Il faut noter que les sénateurs UMP ont eux aussi une lourde responsabilité dans la mesure où ils ont accepté que le texte final soit pour 90% celui adopté par l’Assemblée Nationale en renonçant à des positions validées par l’unanimité du Sénat.

Sur l’article 35, le débat fut compliqué. Seules deux avancées sont à noter : la confirmation que le sport, la culture et le patrimoine seraient épargnés par l’encadrement des financements croisés et le fait que la part minimale de participation financière de la collectivité maître d’ouvrage soit ramenée à 20% comme aujourd’hui.

Pour le reste, l’article 35 a été adopté et supprime la clause de compétence générale aux départements et aux régions même si un amendement indique une clause de revoyure législative en la matière. L’interdiction de cumuler une subvention de la Région et du Département reste pour les communes de plus de 3500 habitants mais ne sera appliquée qu’en 2015 tout en restant possible si les régions et les départements concernés adoptent un schéma d’organisation et de répartition des compétences prévu par l’article 35bis.  Nous avons essayé, avec François Pupponi, de sortir la politique de la ville (en fonctionnement et en investissement) du champ de la loi mais sans succès.

Au final le texte est pour l’essentiel celui de l’Assemblée. Toutes nos propositions ont été rejetées y compris celles relevant du bon sens ou du rédactionnel. Ainsi sur les pôles métropolitains nous avons voulu que les régions et les départements soient associés, sans succès.

Cette réforme qui devait apporter de la clarification n’apportera en réalité que de la confusion et de l’incertitude.  Il ne ressort qu’une évidence : la création du conseiller territorial avec un mode scrutin injuste et contraire à la parité n’était que la seule véritable motivation de l’UMP.

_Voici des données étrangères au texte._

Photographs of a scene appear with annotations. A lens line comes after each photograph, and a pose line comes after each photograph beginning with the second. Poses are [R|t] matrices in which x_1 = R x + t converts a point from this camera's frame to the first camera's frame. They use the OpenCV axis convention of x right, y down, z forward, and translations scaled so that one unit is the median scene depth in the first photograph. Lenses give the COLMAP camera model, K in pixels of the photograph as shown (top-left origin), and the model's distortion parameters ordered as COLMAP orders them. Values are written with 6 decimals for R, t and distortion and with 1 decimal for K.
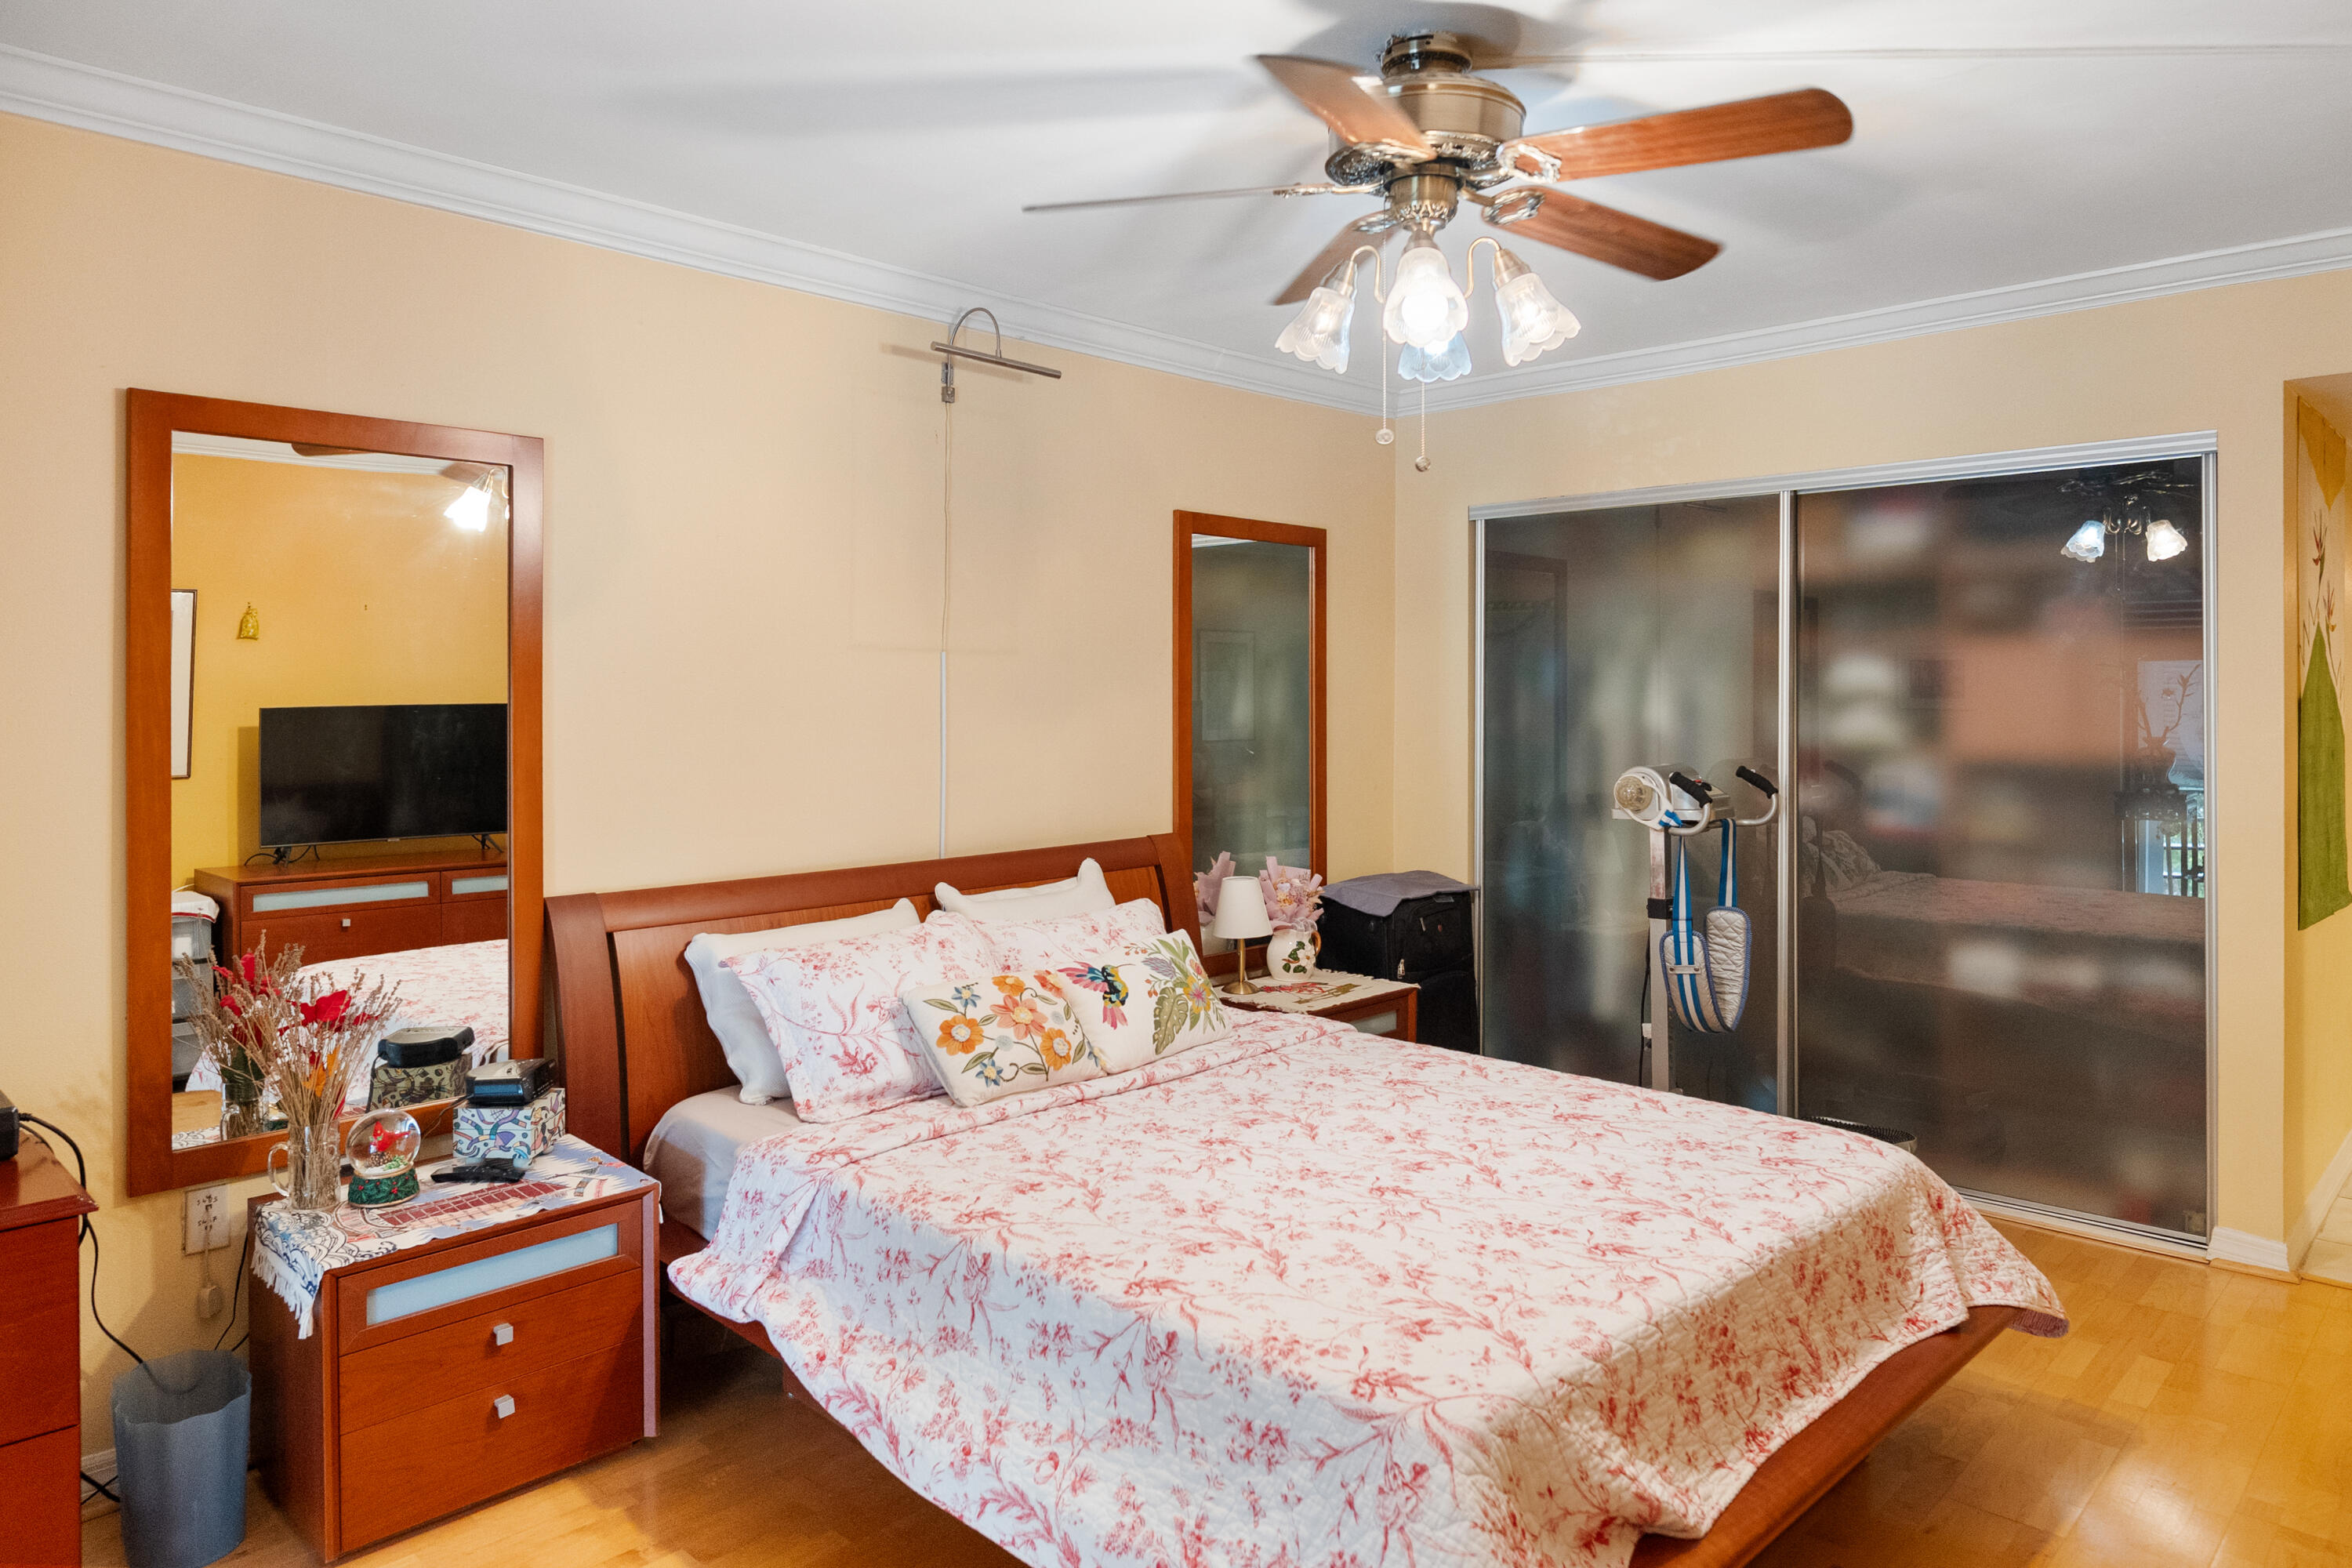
lens RADIAL K [[1527.1, 0, 1186.4], [0, 1527.1, 771.0], [0, 0, 1]] dist [0.005319, 0.000331]
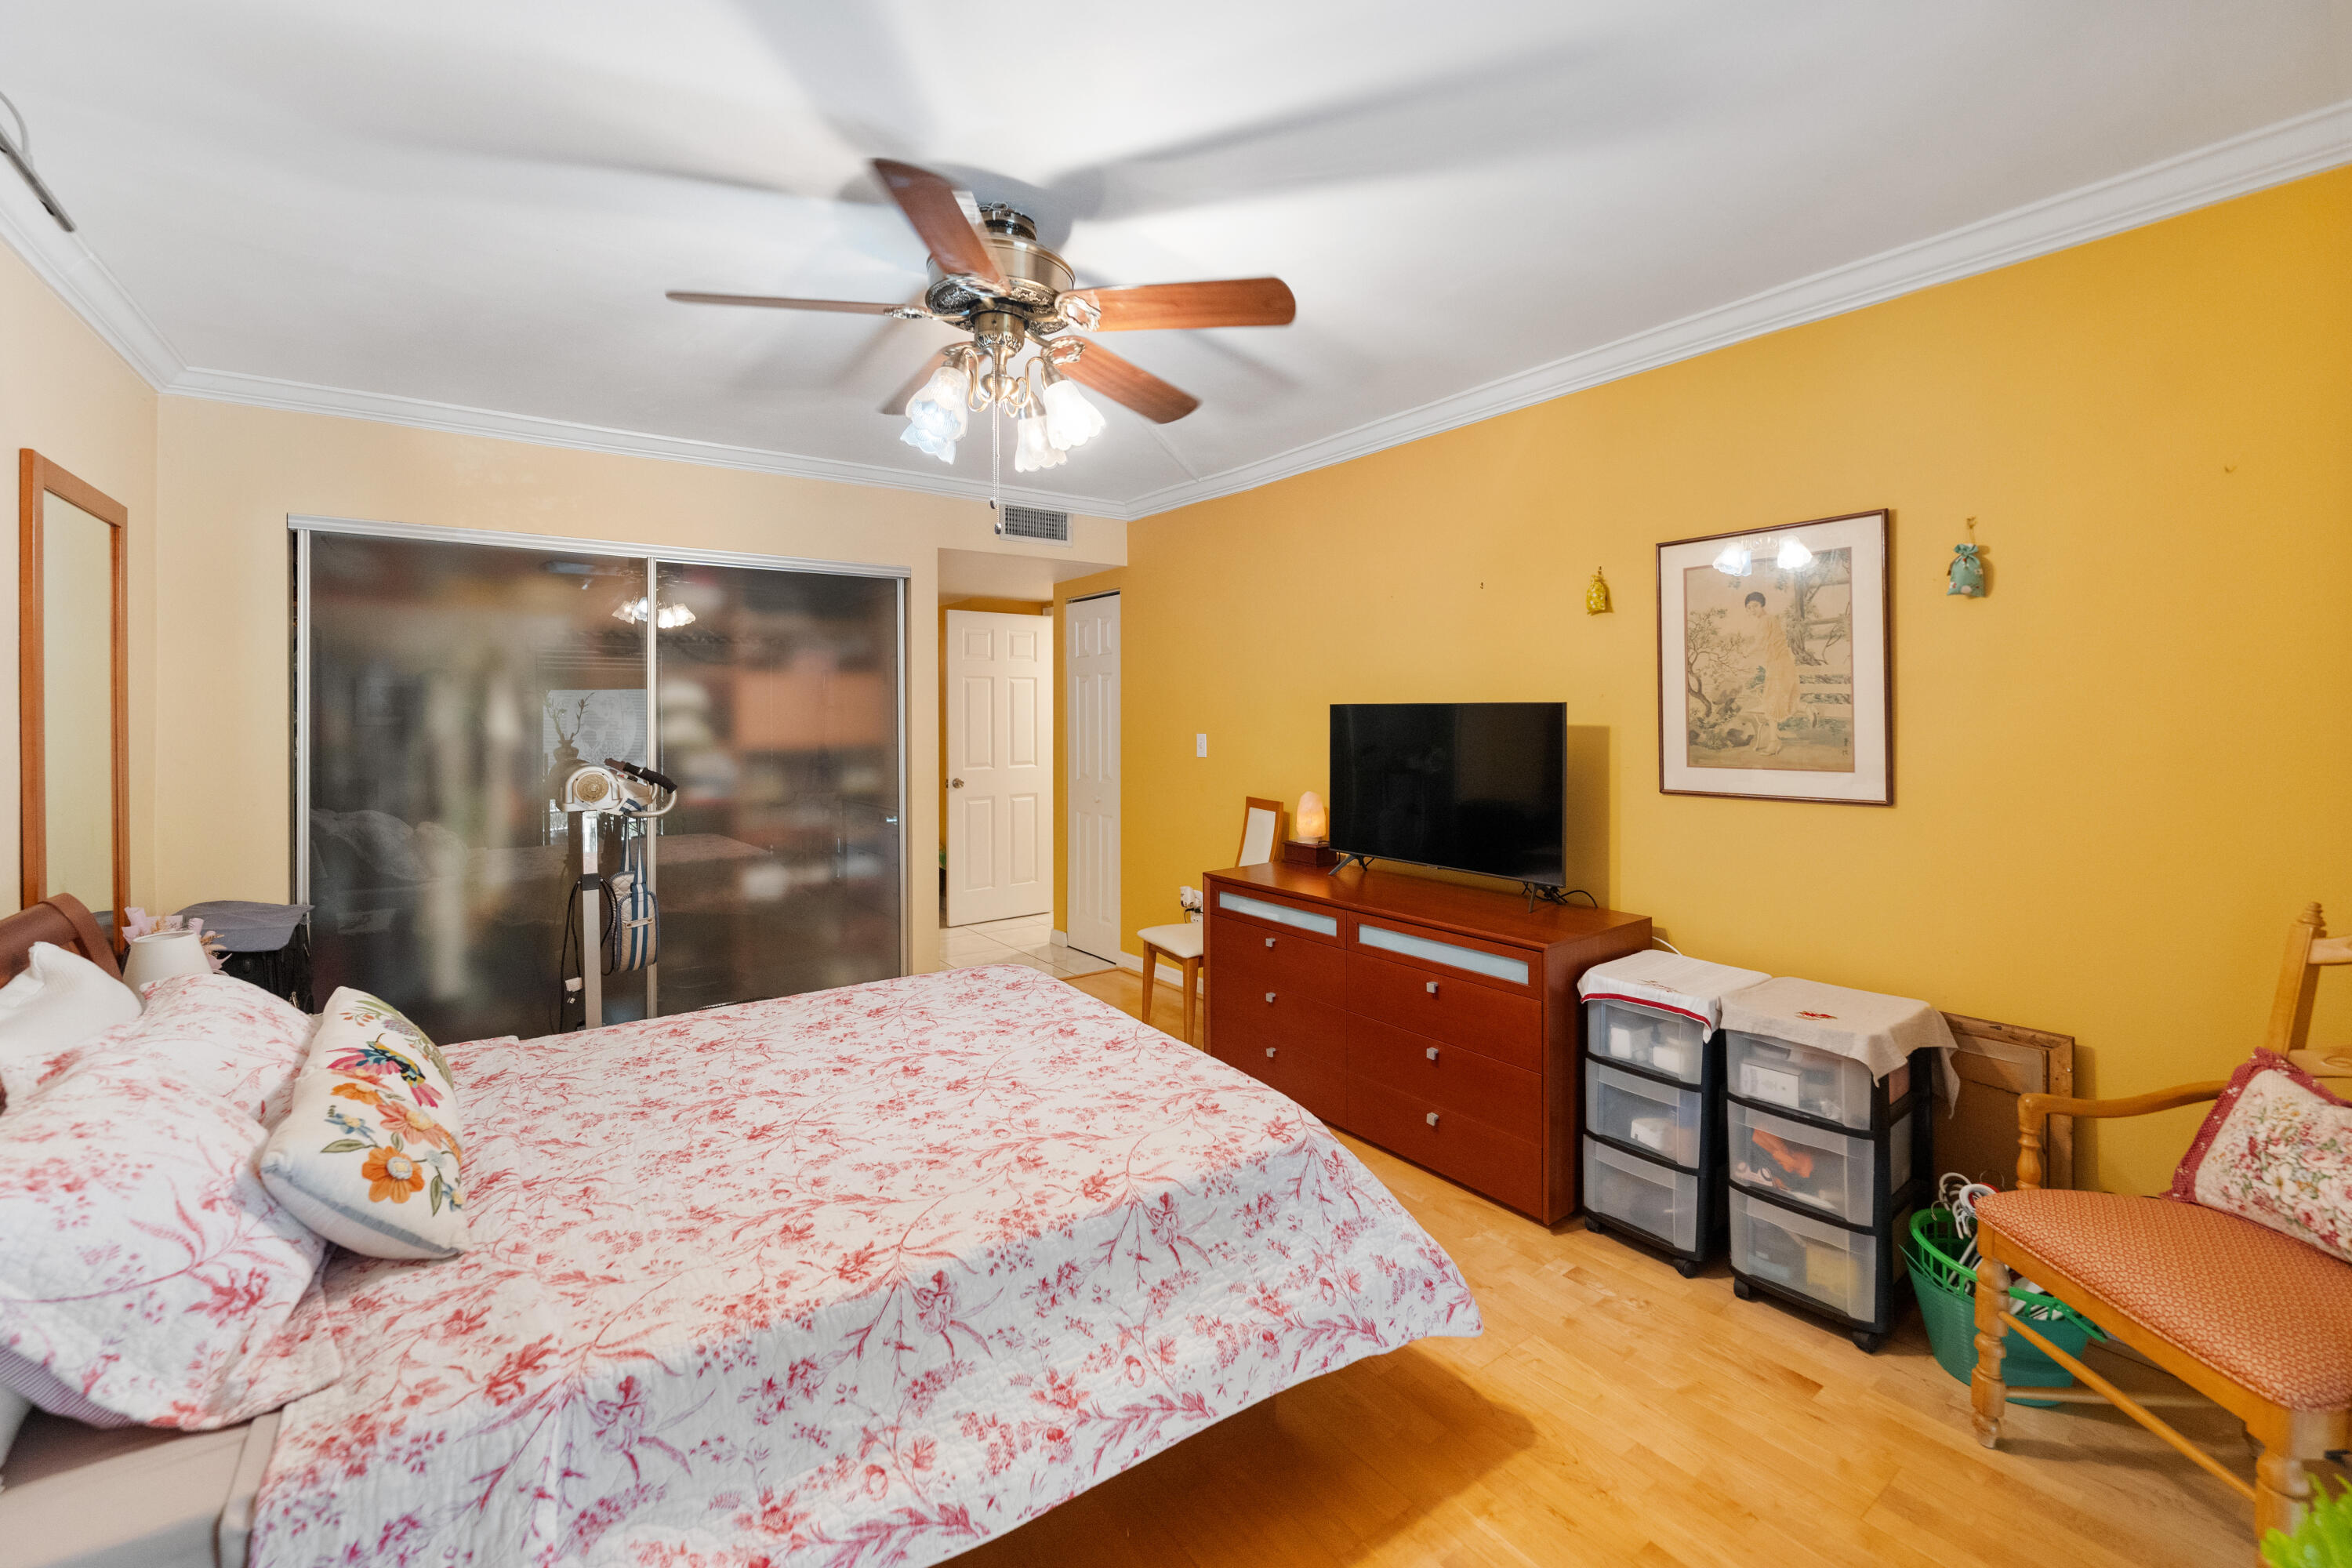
lens RADIAL K [[958.7, 0, 1178.5], [0, 958.7, 776.6], [0, 0, 1]] dist [-0.002775, -0.000216]
pose [[0.178334, -0.066060, 0.981750, -0.614725], [0.059530, 0.996640, 0.056249, -0.017241], [-0.982168, 0.048413, 0.181668, 0.667187]]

Les élus socialistes de la CMP (Jean-Claude Peyronnet et Jean-Pierre Sueur pour le Sénat avec Gérard Collomb et Pierre-Yves Colombat comme suppléants, Bernard Derosier, Bernard Roman et moi-même pour l’Assemblée, ainsi que François Pupponi et Alain Rousset comme suppléants) ont dit tout au long des débats leur opposition au conseiller territorial, futur élu hybride et ne permettant pas la parité. Ils ont dit leur attachement à l’intercommunalité  mais aussi leur refus de voir s’accroître encore les pouvoirs des préfets et de voir apparaitre de nouvelles formes bien moins démocratiques de collectivités avec les métropoles et les pôles métropolitains. Ils ont dit leur attachement à une clarification des compétences mais aussi leur opposition à un texte qui bride et freine les collectivités dans leur capacité à agir.

Ce texte est donc encore une fois l’objet d’un tour de force de l’UMP. Il devra être  validé par l’Assemblée et le Sénat. En cas de refus d’une des deux chambres, l’Assemblée aura le dernier mot.